▸ **Problem to solve**
Transcribe each of the following lines exactly, keeping the original spelling, punctuation, and order.

▸ **Raw data**
[Start of Attachment]
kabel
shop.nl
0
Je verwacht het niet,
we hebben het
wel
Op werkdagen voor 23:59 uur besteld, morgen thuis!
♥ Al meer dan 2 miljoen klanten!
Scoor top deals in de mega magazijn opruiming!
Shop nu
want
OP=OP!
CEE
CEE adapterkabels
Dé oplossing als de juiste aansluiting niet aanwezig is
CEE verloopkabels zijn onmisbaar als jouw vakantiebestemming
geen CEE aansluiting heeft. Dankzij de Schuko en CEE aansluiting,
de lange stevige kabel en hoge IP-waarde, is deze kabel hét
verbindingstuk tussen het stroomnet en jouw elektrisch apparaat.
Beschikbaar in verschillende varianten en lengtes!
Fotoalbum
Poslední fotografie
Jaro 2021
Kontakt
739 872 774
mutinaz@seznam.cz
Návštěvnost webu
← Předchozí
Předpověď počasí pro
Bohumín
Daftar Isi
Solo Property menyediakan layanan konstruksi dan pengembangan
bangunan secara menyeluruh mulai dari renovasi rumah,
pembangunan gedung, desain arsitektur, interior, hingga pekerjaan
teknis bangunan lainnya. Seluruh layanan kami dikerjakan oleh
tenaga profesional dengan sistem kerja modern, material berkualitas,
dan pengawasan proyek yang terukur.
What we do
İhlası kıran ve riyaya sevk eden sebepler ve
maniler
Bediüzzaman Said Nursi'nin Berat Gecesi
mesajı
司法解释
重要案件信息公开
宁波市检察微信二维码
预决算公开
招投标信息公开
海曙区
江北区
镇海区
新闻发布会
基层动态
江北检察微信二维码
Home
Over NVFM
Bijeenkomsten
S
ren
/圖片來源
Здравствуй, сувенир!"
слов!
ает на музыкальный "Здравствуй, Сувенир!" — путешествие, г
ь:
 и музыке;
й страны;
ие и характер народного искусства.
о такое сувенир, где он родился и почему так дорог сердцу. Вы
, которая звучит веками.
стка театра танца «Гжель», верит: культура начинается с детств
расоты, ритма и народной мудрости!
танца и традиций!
[End of Attachment]
▸ **Expected answer**
kabel
shop.nl
0
Je verwacht het niet,
we hebben het
wel
Op werkdagen voor 23:59 uur besteld, morgen thuis!
♥ Al meer dan 2 miljoen klanten!
Scoor top deals in de mega magazijn opruiming!
Shop nu
want
OP=OP!
CEE
CEE adapterkabels
Dé oplossing als de juiste aansluiting niet aanwezig is
CEE verloopkabels zijn onmisbaar als jouw vakantiebestemming
geen CEE aansluiting heeft. Dankzij de Schuko en CEE aansluiting,
de lange stevige kabel en hoge IP-waarde, is deze kabel hét
verbindingstuk tussen het stroomnet en jouw elektrisch apparaat.
Beschikbaar in verschillende varianten en lengtes!
Fotoalbum
Poslední fotografie
Jaro 2021
Kontakt
739 872 774
mutinaz@seznam.cz
Návštěvnost webu
← Předchozí
Předpověď počasí pro
Bohumín
Daftar Isi
Solo Property menyediakan layanan konstruksi dan pengembangan
bangunan secara menyeluruh mulai dari renovasi rumah,
pembangunan gedung, desain arsitektur, interior, hingga pekerjaan
teknis bangunan lainnya. Seluruh layanan kami dikerjakan oleh
tenaga profesional dengan sistem kerja modern, material berkualitas,
dan pengawasan proyek yang terukur.
What we do
İhlası kıran ve riyaya sevk eden sebepler ve
maniler
Bediüzzaman Said Nursi'nin Berat Gecesi
mesajı
司法解释
重要案件信息公开
宁波市检察微信二维码
预决算公开
招投标信息公开
海曙区
江北区
镇海区
新闻发布会
基层动态
江北检察微信二维码
Home
Over NVFM
Bijeenkomsten
S
ren
/圖片來源
Здравствуй, сувенир!"
слов!
ает на музыкальный "Здравствуй, Сувенир!" — путешествие, г
ь:
 и музыке;
й страны;
ие и характер народного искусства.
о такое сувенир, где он родился и почему так дорог сердцу. Вы
, которая звучит веками.
стка театра танца «Гжель», верит: культура начинается с детств
расоты, ритма и народной мудрости!
танца и традиций!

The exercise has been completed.